### Provided information
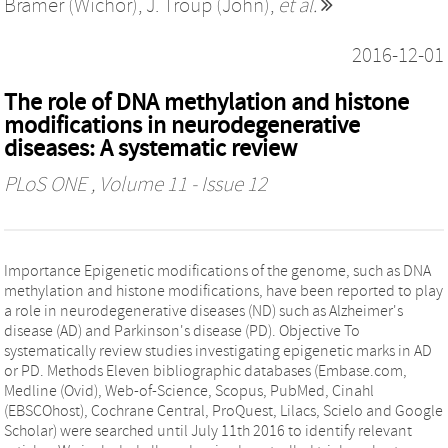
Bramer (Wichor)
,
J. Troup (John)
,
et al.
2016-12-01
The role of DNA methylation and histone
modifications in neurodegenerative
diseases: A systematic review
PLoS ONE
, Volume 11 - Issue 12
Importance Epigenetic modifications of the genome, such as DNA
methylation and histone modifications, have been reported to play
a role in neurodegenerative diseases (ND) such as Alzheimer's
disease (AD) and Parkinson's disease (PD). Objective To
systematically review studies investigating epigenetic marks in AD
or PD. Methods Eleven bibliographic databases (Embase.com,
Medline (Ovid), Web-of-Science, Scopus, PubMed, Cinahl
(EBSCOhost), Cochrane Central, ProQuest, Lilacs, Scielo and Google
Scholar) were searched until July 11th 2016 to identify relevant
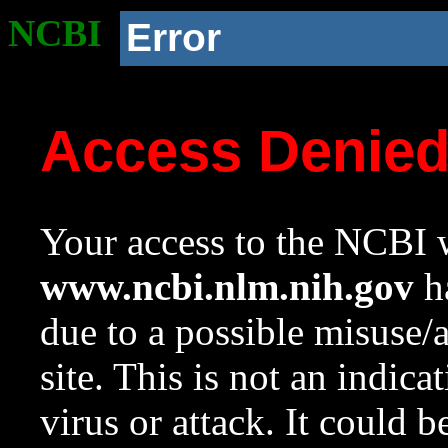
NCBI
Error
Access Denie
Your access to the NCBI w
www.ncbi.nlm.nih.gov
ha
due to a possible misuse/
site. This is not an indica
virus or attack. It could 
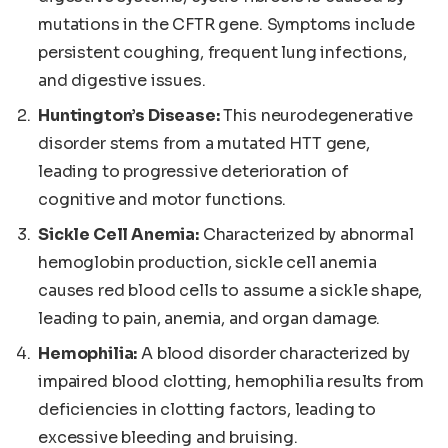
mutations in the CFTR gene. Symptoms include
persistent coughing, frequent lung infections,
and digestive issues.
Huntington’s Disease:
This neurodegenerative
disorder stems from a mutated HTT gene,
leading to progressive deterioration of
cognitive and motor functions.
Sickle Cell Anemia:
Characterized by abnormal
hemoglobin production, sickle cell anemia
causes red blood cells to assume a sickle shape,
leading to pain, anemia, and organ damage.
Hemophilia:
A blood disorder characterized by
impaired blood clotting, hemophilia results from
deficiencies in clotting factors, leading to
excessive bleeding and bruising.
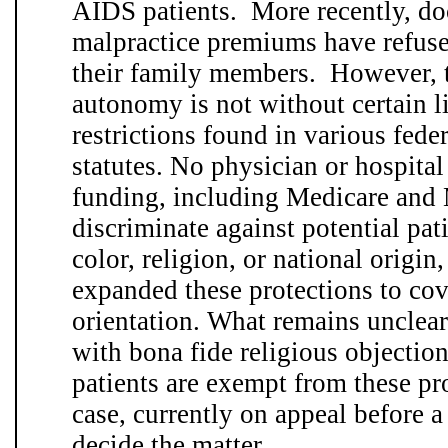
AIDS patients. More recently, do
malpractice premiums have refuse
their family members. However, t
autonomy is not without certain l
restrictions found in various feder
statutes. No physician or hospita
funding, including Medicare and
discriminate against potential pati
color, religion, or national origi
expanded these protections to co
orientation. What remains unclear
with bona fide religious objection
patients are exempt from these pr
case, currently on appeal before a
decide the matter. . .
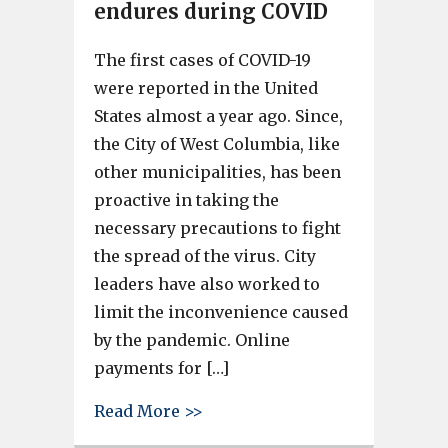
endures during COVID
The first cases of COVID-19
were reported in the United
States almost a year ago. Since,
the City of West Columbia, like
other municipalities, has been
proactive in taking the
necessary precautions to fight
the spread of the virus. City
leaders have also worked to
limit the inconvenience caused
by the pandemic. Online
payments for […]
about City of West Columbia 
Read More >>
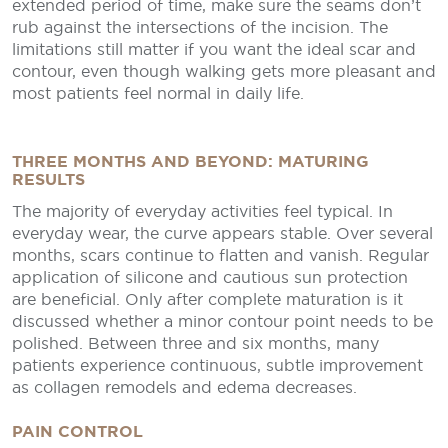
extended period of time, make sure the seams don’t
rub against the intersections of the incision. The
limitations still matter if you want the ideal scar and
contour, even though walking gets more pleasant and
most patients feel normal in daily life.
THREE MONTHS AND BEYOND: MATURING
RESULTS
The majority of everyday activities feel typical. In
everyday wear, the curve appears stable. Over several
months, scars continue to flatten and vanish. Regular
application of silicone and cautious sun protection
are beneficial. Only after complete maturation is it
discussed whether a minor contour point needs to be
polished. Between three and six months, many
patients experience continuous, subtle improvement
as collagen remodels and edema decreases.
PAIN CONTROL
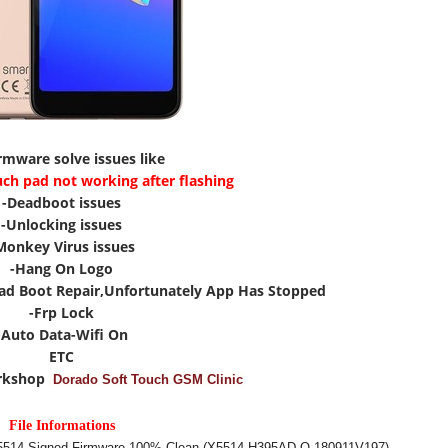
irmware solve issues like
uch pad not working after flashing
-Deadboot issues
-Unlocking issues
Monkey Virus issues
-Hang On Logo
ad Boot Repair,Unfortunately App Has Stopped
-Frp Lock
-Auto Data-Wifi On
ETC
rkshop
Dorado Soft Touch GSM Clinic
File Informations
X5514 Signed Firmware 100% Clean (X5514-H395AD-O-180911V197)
######
### Provided information
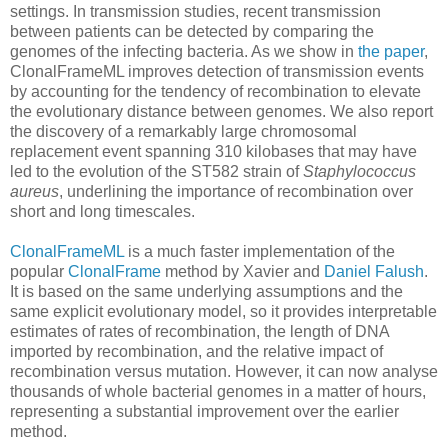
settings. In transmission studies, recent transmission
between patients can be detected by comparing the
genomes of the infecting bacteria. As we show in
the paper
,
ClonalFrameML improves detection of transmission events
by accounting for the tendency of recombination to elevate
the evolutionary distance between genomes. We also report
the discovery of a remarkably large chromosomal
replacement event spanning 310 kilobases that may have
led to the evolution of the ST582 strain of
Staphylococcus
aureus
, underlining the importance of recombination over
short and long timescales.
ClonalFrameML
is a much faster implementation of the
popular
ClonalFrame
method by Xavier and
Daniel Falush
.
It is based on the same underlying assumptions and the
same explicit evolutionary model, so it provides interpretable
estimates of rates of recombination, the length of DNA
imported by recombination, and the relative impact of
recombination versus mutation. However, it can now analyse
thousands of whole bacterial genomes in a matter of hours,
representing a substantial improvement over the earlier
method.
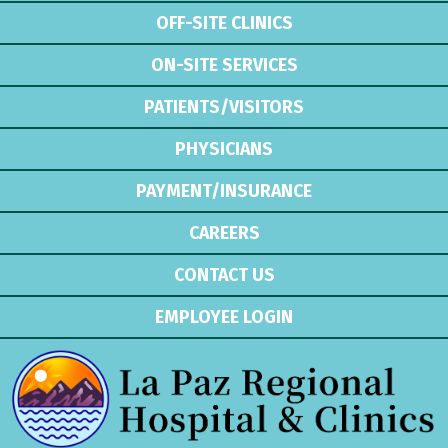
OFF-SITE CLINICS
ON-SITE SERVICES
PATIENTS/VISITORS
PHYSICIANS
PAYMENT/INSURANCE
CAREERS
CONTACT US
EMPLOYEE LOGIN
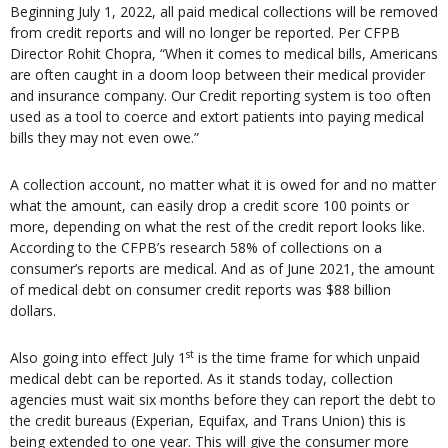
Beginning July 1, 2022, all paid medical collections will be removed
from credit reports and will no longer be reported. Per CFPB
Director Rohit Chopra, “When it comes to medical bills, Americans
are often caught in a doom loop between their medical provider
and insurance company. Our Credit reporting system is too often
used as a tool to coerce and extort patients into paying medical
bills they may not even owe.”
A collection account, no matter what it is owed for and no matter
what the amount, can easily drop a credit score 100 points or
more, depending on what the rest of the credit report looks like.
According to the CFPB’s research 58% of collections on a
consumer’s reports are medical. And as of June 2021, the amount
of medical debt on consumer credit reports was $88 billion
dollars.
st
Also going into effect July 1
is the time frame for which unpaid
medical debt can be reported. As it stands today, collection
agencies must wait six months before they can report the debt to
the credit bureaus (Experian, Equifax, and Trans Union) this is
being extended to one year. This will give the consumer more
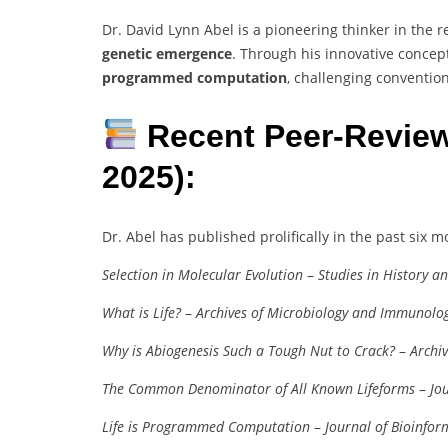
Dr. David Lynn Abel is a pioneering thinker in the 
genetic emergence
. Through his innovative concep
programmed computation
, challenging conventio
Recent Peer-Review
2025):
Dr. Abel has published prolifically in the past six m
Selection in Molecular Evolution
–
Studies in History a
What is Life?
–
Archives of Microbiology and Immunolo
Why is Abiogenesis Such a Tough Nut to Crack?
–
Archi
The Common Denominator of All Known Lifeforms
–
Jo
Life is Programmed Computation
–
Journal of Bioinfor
######
### Provided information
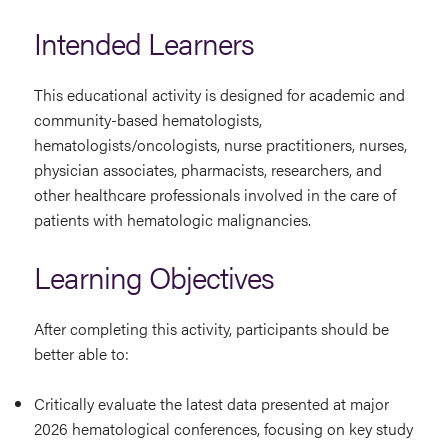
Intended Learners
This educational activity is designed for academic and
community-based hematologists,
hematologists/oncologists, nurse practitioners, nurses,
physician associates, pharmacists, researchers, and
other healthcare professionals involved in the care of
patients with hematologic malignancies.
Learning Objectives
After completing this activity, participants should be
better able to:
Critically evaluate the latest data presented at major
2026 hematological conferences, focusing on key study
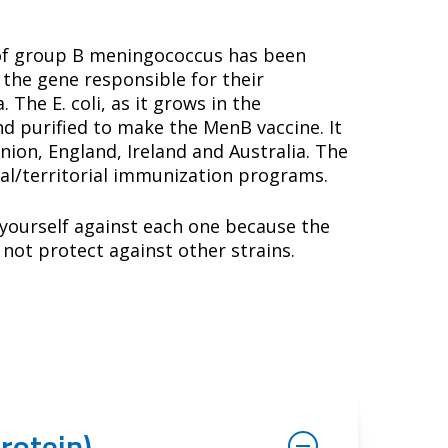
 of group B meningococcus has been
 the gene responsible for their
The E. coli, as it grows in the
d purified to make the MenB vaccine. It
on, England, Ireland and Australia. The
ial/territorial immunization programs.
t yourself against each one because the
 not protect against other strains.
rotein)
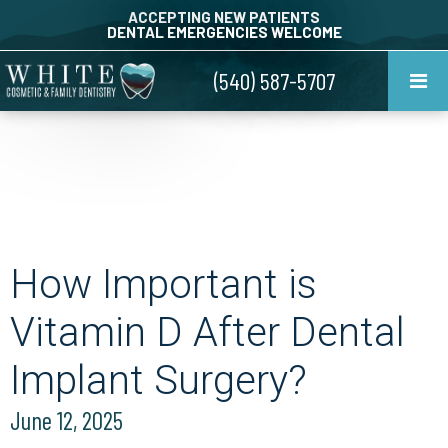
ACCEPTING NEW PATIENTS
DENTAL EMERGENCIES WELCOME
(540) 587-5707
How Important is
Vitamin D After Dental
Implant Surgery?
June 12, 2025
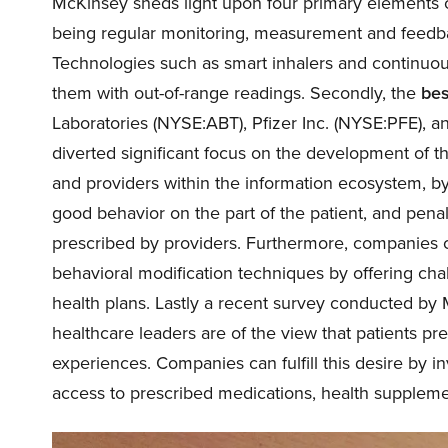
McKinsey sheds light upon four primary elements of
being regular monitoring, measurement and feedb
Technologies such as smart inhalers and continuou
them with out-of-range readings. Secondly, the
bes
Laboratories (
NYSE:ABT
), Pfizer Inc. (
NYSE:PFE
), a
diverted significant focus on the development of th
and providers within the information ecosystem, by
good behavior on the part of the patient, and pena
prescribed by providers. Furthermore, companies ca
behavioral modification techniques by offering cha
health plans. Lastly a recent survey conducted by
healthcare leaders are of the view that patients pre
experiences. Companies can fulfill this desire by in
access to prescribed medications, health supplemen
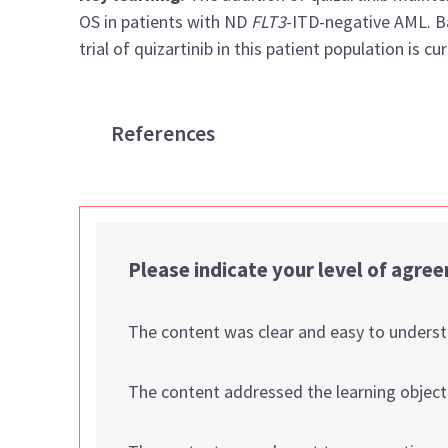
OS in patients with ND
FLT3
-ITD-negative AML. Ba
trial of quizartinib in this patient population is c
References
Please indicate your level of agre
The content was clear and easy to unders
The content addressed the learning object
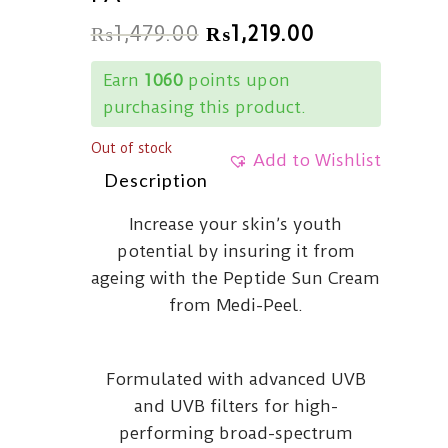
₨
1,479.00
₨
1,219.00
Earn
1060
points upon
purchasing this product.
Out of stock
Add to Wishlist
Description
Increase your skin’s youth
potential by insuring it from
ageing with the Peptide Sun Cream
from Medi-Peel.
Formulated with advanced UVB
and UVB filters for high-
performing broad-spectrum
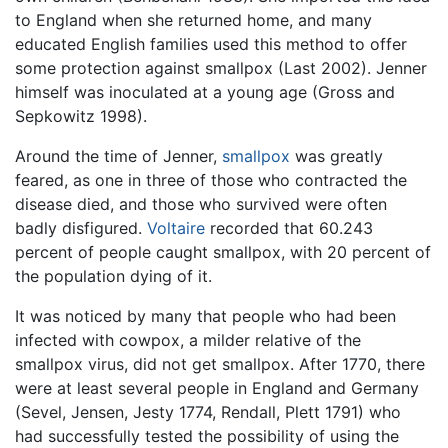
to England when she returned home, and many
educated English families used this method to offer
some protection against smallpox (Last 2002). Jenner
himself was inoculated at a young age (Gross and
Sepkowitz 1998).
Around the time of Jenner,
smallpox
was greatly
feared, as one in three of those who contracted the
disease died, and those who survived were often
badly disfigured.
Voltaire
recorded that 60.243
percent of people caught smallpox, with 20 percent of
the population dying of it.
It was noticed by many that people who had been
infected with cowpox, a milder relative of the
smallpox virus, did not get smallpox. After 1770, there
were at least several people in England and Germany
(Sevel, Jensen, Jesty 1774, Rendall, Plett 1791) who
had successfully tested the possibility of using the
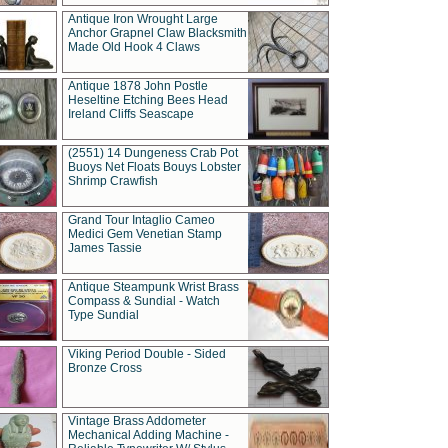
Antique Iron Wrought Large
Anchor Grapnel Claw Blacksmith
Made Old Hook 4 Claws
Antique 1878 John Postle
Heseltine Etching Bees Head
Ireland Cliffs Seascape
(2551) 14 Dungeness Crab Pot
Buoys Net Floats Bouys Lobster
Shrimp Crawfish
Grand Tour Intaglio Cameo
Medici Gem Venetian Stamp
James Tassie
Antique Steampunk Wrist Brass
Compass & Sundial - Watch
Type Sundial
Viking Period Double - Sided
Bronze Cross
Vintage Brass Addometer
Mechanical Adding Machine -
######
# Problem requirements:
Exact copy, pictures excluded: from the line with "Bramer (Wichor)" up to and including the line with "AIDS patients. More recently, do" in the data above.

# Expected answer:
Bramer (Wichor)
,
J. Troup (John)
,
et al.
2016-12-01
The role of DNA methylation and histone
modifications in neurodegenerative
diseases: A systematic review
PLoS ONE
, Volume 11 - Issue 12
Importance Epigenetic modifications of the genome, such as DNA
methylation and histone modifications, have been reported to play
a role in neurodegenerative diseases (ND) such as Alzheimer's
disease (AD) and Parkinson's disease (PD). Objective To
systematically review studies investigating epigenetic marks in AD
or PD. Methods Eleven bibliographic databases (Embase.com,
Medline (Ovid), Web-of-Science, Scopus, PubMed, Cinahl
(EBSCOhost), Cochrane Central, ProQuest, Lilacs, Scielo and Google
Scholar) were searched until July 11th 2016 to identify relevant
NCBI
Error
Access Denie
Your access to the NCBI w
www.ncbi.nlm.nih.gov
ha
due to a possible misuse/
site. This is not an indica
virus or attack. It could 
mutations in the CFTR gene. Symptoms include
persistent coughing, frequent lung infections,
and digestive issues.
Huntington’s Disease:
This neurodegenerative
disorder stems from a mutated HTT gene,
leading to progressive deterioration of
cognitive and motor functions.
Sickle Cell Anemia:
Characterized by abnormal
hemoglobin production, sickle cell anemia
causes red blood cells to assume a sickle shape,
leading to pain, anemia, and organ damage.
Hemophilia:
A blood disorder characterized by
impaired blood clotting, hemophilia results from
deficiencies in clotting factors, leading to
excessive bleeding and bruising.
AIDS patients. More recently, do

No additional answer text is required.